There are quotes so good they become trite through overuse. So it might be thought of Jean Monnet’s line that Europe will be forged in crises and become the sum of the solutions it addresses them with. Cliché or not, the foresight of Monnet — one of the architects of the EU — has held up in this crisis as it has in past ones. The pandemic helped the EU cross the Rubicon of common borrowing for fiscal transfers.
But another change also pushed the EU forward in this crisis, which didn’t involve finding new solutions but rediscovering something old. For two decades from the 1990s on, Europe’s governing parties — the centre-right but also the centre-left, notably under Gerhard Schröder in Germany — were seduced by a form of market fundamentalism-cum-redistribution: restrain the state, let markets work their magic, then compensate where necessary. That governing philosophy was already wearing thin after years of fiscal austerity, under-investment, and the growing threat of climate change. The pandemic put the nail in the coffin: the obvious imperative of smart state intervention, to manage the health crisis and to support livelihoods through lockdowns, allows Europe to embrace the social market economy again.

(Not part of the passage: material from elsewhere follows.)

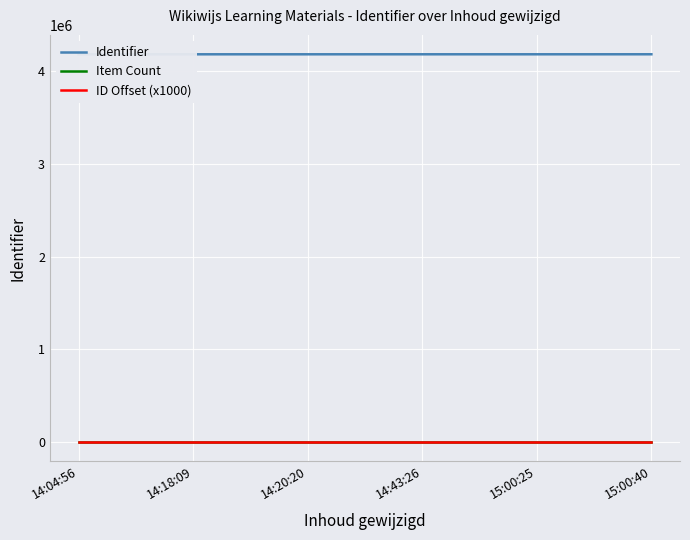

The value of Identifier at 15:00:40 is 1444269.4. True or false?

False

The relish with which the European commission is running with this revaluation of the economy’s social aspects makes it near-unrecognisable from its own incarnation of just a decade ago. Then, it was the champion of fiscal consolidation, deregulation, and “competitiveness” in the form of lower unit labour costs, aka compressing the wage share of national income. And now?
This month the commission launched an action plan for the “social economy” — the various types of entities that carry out economic but not-for-profit activities, from social enterprises to mutual societies and charities. In the same week, it published proposals to firm up and clarify gig workers’ rights — putting into legislation some of the developments that have been taking place in courts around the world or by individual EU governments to ensure that platform workers do not get short-changed by cracks in labour law.

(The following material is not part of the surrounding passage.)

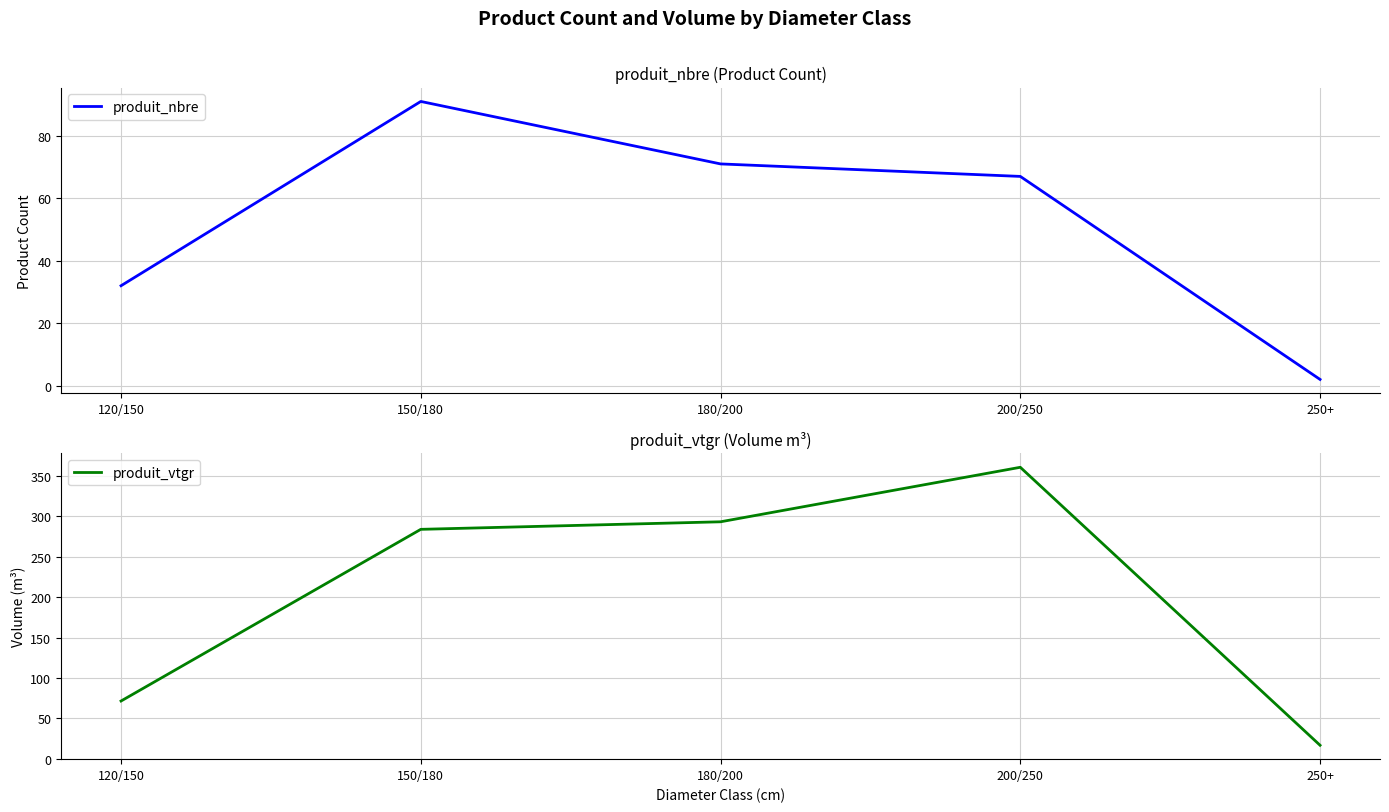

What is the minimum value for produit_vtgr?

16.7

Meanwhile, its year-old push for an EU directive on adequate minimum wages is gathering pace. The Nordic countries, which don’t have legal minimum wages, have opposed it for fear it will undermine their model of collective bargaining. Now Sweden’s new social democratic prime minister, Magdalena Andersson, has accepted a compromise in the council of national governments. It is very possible the French council presidency will bring the process to a conclusion next year.
Wind in the sails of Europe’s social market economy, then. But these winds are international. In the US, Joe Biden’s administration is explicitly making policy using a doctrine I describe as progressive supply-side economics, which sees social spending as investments into higher work participation and greater private sector productivity. The UK, barely a year after leaving the EU in a quest for divergence, adopted a European-style wage replacement scheme for those losing their livelihoods in the pandemic. Its conservative government is raising taxes to historically high levels to fund the public health service. And in Japan, a new prime minister rails against “neoliberalism” and promises a more redistributive economic policy.

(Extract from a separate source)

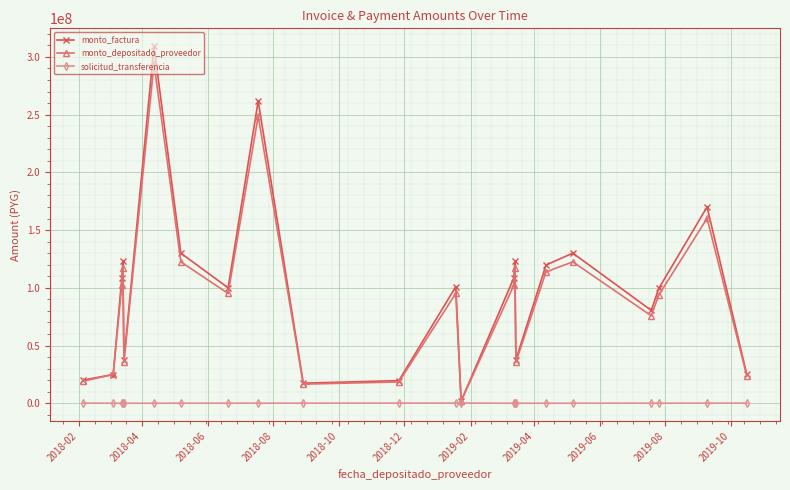

Rank the series by their maximum value, from lowest to highest.

solicitud_transferencia, monto_depositado_proveedor, monto_factura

So the EU and its member states (in many of which the centre-left is ascendant) are riding the changing global currents of economic thinking. That was true in the previous phase, too: the uncritical infatuation with little-regulated markets was a worldwide phenomenon. The difference is that now, Europe is aligning with a global phenomenon that plays to its strengths.
In a new paper, economists Thomas Blanchet, Lucas Chancel and Amory Gethin use the most comprehensive methodology of inequality to compare Europe and the US. Europe has more egalitarian incomes; no surprise there. But two other findings are far from obvious. Europe’s greater equality is not due to a more progressive tax and transfer system. In fact the US redistributes more to the poorest. Instead, the markets’ own rewards — before redistributive taxes and transfers — are much more equally shared in Europe. More, in fact, than in America after redistribution.
That is the return from persistent social investments — even during the lean years. The global social turn caused by the pandemic allows Europe to reclaim its DNA. Former German chancellor Angela Merkel used to say Europe has 7 per cent of the world’s population, 25 per cent of its economy, but 50 per cent of its social spending. She meant to point out a problem. It looks increasingly like an example to emulate.